_Text shown:_

═══

Ever since I first became involved with the Fighting Game Community in 2017, attending the Evolution Championship Series has been a goal for me. This year, I finally achieved that goal with the rest of Equinox Gaming. Even though I did not compete this year, EVO was still an eye-opening experience for me regarding how much I still have to learn about fighting games. The weekend was long and tiring but well worth it. Watching the Equinox players compete only added to the intensity. The memories made at my first ever EVO are some that I will remember forever.
Before Evo, the only major FGC event that I had attended was Combo Breaker. This year I attended Combo Breaker with Equinox, while in 2018 I attended with Echo Fox. As a Midwest native, Combo Breaker set the bar high for what a Fighting Game event should be. A great culmination of competition, friendship and Midwestern hospitality. I have a unique perspective having entered into the FGC through the wider industry of esports. I was thrust into working with some of the best competitors fighting games have to offer, something that has not changed since I joined Equinox at the end of 2018.
My first impression of the main venue, after waiting for more than an hour in line to get in, was the size of the event was overwhelming. Everyone knows of EVO as the largest fighting game tournament in the world, but it’s hard to grasp the true scale until you see the venue in person. Even with the massive menagerie of players and games, the venue was surprisingly easy to navigate. I was quickly able to figure out game locations as well as ZOWIE booth where Equinox was often found throughout the weekend.

═══

_Information shown:_
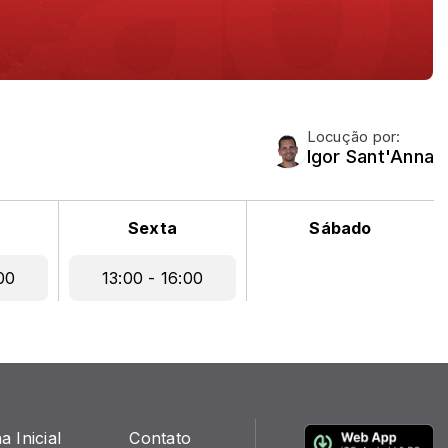
Locução por:
Igor Sant'Anna
Sexta
Sábado
00
13:00 - 16:00
a Inicial
Contato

═══

_Exercise set:_
**A)** Answer these questions about the EVO account, one answer per line, marked (i), (ii), (iii):
(i) In what year did the writer first become involved with the Fighting Game Community?
(ii) With which organization did the writer attend Combo Breaker in 2018?
(iii) How long did the writer wait in line before getting into the main venue?
**B)** In the EVO account, take the part that opens with the words "Ever since I" and closes with "will remember forever.", and give it again with "tiring" switched to "exhausting".
**C)** Continue the EVO account from where it stops.

_Answers for the tasks:_
**A)**
(i) 2017
(ii) Echo Fox
(iii) More than an hour

**B)**
Ever since I first became involved with the Fighting Game Community in 2017, attending the Evolution Championship Series has been a goal for me. This year, I finally achieved that goal with the rest of Equinox Gaming. Even though I did not compete this year, EVO was still an eye-opening experience for me regarding how much I still have to learn about fighting games. The weekend was long and exhausting but well worth it. Watching the Equinox players compete only added to the intensity. The memories made at my first ever EVO are some that I will remember forever.

**C)**
Unfortunately, I did not have much time to explore because I needed to go find the rest of the team and our competitors who had already begun their pools. Little did I know, I would spend almost all my time on Friday and Saturday at either the Tekken setups, the Street Fighter V area, or at the ZOWIE booth. Though many members of the Equinox stream team competed at EVO as well, I spent the majority of my time photographing and helping our TEKKEN and Street Fighter V competitors. Everyone was able to make it out of their pool early on, though not without some added stress.
The majority of the time, if you see me at an event, I will be wearing an Equinox shirt and carrying a camera following around one of our players. I stay close to the stage during games, trying to find a way to watch the match and still be in a position to snag a good shot if the opportunity arises. The vast majority of the pictures taken are never seen because there are lots of duplicates and some relatively boring pictures compared to what’s available at a large tournament like Evo. It all pays off when you’re able to catch the one truly great photo out of the mix. The best photos from the combined efforts of myself and Timo can be seen at the EQNX at EVO Flickr album.
One of the coolest experiences at Evo was getting a chance to watch fans take on Equinox pros at the ZOWIE booth. While some of the challengers came close to taking down the Equinox competitors, our pros did not hold back when it came to protecting the Equinox wristbands. The intensity picked up even more during day two when almost every remaining Equinox player was competing in later phases of the bracket.
It became a constant scramble between pool stations to watch matches and take a few photos before moving to the next player. I spent so much time in the TEKKEN and Street Fighter area that I never even made it over to the other half of the venue to watch other matches for Smash Bros. or Mortal Kombat. I had to fully rewatch Top 8 for Dragon Ball FighterZ when I returned home only having been able to catch glimpses of one of the most exciting Top 8's of the weekend during the actual tournament.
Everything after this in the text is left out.